Abstract

Plugs for containing faecal incontinence

Deutekom M1, Dobben AC. Cochrane Database Syst Rev. 2015 Jul 20;7:CD005086. doi: 10.1002/14651858.CD005086.pub4.
 
     
Author information

1Department of Social Medicine k2-207, Academic Medical Center, Meibergdreef 9, Amsterdam, Netherlands, 1105 AZ.

Abstract

BACKGROUND: Faecal incontinence is a distressing disorder with high social stigma. Not all people with faecal incontinence can be cured with conservative or surgical treatment and they may need to rely on containment products, such as anal plugs.

OBJECTIVES: To assess the performance of different types of anal plugs for containment of faecal incontinence.
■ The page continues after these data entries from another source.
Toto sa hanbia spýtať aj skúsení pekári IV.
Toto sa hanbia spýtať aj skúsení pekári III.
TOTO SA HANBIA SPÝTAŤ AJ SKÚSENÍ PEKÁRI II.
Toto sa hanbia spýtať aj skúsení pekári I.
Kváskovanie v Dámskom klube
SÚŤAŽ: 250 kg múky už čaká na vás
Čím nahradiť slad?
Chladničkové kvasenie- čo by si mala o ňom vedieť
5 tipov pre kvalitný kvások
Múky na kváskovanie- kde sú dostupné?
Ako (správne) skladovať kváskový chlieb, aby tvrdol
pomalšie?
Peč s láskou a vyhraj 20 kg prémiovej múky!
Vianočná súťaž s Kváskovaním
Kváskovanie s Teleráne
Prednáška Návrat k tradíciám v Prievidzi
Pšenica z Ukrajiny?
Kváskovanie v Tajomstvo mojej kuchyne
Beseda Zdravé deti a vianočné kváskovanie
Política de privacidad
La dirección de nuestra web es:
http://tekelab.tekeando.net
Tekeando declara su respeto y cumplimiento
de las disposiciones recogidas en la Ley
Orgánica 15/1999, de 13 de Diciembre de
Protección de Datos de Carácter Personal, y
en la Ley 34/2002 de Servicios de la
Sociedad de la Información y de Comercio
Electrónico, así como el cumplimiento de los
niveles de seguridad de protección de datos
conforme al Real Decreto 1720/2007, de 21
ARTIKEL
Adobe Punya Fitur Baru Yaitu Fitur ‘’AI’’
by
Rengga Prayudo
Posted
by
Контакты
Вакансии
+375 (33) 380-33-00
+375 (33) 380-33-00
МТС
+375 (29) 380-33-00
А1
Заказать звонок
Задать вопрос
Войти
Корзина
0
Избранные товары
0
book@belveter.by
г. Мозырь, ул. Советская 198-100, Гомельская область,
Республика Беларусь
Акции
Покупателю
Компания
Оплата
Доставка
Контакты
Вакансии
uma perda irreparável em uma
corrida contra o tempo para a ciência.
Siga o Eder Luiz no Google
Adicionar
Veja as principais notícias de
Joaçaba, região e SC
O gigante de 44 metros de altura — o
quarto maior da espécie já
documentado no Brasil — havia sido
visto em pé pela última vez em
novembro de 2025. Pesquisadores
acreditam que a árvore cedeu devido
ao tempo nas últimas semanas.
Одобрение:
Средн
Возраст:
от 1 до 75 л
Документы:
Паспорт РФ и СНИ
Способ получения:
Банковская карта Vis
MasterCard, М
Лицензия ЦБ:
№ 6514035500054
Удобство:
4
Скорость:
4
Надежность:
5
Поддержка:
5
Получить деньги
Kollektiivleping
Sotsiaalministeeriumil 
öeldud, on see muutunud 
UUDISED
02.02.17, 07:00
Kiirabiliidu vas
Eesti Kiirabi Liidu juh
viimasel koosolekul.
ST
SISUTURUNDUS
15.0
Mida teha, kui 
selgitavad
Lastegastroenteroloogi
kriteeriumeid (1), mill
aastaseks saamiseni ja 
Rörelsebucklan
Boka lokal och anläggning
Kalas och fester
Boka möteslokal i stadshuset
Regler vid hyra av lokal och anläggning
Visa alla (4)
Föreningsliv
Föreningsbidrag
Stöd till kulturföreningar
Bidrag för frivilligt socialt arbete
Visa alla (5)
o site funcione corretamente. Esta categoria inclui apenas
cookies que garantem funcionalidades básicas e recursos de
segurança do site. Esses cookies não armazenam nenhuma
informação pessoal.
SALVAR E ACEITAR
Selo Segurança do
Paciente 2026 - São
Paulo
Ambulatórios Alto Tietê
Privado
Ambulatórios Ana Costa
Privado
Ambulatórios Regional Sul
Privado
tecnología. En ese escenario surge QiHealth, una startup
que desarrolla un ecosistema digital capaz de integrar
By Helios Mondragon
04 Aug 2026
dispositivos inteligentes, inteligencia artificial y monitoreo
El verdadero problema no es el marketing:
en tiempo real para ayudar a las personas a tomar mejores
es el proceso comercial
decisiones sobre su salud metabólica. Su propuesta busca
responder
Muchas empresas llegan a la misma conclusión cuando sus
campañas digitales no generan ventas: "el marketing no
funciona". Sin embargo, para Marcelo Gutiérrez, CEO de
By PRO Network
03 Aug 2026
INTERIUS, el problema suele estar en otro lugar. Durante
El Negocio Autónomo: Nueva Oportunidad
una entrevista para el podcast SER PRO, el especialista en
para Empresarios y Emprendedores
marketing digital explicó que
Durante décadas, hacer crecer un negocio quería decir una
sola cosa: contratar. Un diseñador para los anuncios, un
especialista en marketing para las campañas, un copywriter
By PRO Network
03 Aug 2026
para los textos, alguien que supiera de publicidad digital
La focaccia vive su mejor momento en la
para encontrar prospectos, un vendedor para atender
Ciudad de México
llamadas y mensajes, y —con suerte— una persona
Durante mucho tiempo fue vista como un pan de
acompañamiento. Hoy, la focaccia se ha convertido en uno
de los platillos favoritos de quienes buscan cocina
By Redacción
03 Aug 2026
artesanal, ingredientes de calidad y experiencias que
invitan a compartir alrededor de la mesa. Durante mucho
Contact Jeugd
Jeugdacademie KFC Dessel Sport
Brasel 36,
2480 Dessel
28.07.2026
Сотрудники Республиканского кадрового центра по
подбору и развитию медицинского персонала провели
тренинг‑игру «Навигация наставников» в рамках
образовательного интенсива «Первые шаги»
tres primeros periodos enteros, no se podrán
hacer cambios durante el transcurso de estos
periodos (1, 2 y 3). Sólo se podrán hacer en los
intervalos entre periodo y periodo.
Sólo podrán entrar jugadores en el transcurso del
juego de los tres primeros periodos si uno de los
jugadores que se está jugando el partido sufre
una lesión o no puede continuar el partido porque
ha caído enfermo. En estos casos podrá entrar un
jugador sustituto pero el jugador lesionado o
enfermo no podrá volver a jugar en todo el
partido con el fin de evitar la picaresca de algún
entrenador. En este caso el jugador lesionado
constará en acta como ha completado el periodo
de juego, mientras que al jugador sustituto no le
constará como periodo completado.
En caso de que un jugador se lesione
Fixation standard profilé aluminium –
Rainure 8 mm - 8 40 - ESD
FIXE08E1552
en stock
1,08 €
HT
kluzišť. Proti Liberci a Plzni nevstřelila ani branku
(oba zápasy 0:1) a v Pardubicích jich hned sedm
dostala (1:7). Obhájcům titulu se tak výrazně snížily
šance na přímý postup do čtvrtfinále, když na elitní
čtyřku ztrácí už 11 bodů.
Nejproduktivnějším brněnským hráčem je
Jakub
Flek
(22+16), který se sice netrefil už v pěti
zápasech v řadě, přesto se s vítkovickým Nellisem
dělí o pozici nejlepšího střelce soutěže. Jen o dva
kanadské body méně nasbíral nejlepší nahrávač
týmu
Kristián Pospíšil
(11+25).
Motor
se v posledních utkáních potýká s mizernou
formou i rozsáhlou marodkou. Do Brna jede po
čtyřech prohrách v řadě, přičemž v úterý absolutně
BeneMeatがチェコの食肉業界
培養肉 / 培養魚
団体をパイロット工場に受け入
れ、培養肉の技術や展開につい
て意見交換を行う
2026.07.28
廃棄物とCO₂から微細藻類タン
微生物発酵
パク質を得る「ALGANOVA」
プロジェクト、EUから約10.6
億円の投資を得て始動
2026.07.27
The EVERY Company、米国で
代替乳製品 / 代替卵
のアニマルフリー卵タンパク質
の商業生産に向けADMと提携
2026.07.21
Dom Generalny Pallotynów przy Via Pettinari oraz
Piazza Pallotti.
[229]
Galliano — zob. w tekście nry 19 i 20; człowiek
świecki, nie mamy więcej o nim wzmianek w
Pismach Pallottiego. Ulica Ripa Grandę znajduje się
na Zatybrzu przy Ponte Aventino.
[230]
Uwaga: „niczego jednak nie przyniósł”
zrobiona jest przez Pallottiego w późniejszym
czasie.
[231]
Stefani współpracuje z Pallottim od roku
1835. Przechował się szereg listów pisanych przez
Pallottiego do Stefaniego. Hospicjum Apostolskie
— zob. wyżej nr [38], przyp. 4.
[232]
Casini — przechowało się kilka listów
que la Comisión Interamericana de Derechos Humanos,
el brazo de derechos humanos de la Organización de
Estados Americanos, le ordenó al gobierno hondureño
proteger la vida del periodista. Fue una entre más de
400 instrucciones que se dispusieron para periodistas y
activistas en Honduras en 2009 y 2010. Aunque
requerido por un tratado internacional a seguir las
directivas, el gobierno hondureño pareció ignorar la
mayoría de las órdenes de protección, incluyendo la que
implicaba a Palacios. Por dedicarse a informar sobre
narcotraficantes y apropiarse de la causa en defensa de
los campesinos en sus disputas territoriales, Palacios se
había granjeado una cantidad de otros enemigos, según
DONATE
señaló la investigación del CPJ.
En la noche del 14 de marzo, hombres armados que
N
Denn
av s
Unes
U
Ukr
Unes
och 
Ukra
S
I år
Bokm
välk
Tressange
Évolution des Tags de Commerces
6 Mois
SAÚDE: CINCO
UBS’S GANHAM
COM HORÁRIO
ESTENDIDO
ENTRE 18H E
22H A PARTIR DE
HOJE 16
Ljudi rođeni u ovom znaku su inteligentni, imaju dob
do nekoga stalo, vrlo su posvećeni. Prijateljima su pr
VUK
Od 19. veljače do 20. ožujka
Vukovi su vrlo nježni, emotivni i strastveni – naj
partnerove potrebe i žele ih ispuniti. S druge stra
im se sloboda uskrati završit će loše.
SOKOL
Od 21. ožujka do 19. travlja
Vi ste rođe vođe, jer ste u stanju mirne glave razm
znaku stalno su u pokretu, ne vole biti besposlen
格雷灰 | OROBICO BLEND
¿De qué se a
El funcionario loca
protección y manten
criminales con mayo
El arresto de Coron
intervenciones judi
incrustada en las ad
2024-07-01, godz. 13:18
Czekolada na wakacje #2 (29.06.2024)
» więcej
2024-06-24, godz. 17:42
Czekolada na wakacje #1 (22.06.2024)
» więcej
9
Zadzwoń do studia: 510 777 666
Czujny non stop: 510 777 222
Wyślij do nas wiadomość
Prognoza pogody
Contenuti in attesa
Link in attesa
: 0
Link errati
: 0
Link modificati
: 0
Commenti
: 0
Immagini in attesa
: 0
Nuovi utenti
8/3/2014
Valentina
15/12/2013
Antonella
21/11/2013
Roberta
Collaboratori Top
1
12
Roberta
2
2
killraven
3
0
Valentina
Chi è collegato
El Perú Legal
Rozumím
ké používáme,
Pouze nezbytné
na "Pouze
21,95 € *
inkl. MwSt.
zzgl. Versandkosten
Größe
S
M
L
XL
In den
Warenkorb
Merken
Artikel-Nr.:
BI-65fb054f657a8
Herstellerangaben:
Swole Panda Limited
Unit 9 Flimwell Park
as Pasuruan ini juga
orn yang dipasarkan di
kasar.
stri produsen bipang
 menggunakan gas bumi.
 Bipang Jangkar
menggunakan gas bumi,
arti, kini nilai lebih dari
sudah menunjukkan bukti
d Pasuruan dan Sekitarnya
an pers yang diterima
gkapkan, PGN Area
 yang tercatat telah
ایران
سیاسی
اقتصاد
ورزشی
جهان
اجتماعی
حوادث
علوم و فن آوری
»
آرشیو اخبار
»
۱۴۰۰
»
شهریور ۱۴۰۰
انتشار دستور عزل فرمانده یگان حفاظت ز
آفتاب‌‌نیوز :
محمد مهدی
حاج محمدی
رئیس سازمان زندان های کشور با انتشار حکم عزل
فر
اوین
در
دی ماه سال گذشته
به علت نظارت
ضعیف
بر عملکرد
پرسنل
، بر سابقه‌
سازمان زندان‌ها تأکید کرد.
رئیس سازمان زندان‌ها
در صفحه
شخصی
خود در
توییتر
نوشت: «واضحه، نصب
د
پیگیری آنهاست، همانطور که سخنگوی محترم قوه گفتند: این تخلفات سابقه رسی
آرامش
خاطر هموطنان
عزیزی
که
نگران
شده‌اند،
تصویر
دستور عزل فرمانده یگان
SEARCH METHODS: We searched the Cochrane Incontinence Group Specialised Register, which contains trials identified from the Cochrane Central Register of Controlled Trials (CENTRAL), MEDLINE, MEDLINE In-Process, ClinicalTrials.gov, World Health Organization (WHO) ICTRP and handsearching of journals and conference proceedings (searched 26 May 2015). Reference lists of identified trials were searched and plug manufacturers were contacted for trials. No language or other limitations were imposed.

SELECTION CRITERIA: Types of studies: this review was limited to randomised and quasi-randomised controlled trials (including crossovers) of anal plug use for the management of faecal incontinence.

TYPES OF PARTICIPANTS: children and adults with faecal incontinence.Types of interventions: any type of anal plug. Comparison interventions might include no treatment, conservative (physical) treatments, nutritional interventions, surgery, pads and other types or sizes of plugs.

DATA COLLECTION AND ANALYSIS: Two reviewers independently assessed methodological quality and extracted data from the included trials. Authors of all included trials were contacted for clarification concerning methodological issues.

MAIN RESULTS: Four studies with a total of 136 participants were included. Two studies compared the use of plugs versus no plugs, one study compared two sizes of the same brand of plug, and one study compared two brands of plugs. In all included studies there was considerable dropout (in total 48 (35%) dropped out before the end of the study) for varying reasons. Data presented are thus subject to potential bias. 'Pseudo-continence' was, however, achieved by some of those who continued to use plugs, at least in the short-term. In a comparison of two different types of plug, plug loss was less often reported and overall satisfaction was greater during use of polyurethane plugs than polyvinyl-alcohol plugs.

AUTHORS' CONCLUSIONS: The available data were limited and incomplete, and not all pre-specified outcomes could be evaluated. Consequently, only tentative conclusions are possible. The available data suggest that anal plugs can be difficult to tolerate. However, if they are tolerated they can be helpful in preventing incontinence. Plugs could then be useful in a selected group of people either as a substitute for other forms of management or as an adjuvant treatment option. Plugs come in different designs and sizes; the review showed that the selection of the type of plug can impact on its performance.